WHAT IS BEING ASKED: Whenever a line in the data contains "Example", show that line.

(Collected data entries)
************

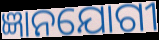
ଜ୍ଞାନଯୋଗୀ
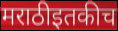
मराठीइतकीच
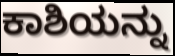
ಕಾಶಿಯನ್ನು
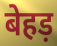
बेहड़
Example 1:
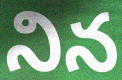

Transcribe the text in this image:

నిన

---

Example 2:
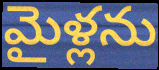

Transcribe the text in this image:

************

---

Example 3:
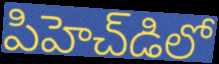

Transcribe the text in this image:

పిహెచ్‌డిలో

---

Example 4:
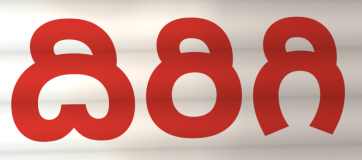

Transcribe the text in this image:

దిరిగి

************

RESULT FOR THIS TASK:
Example 1:
Example 2:
Example 3:
Example 4:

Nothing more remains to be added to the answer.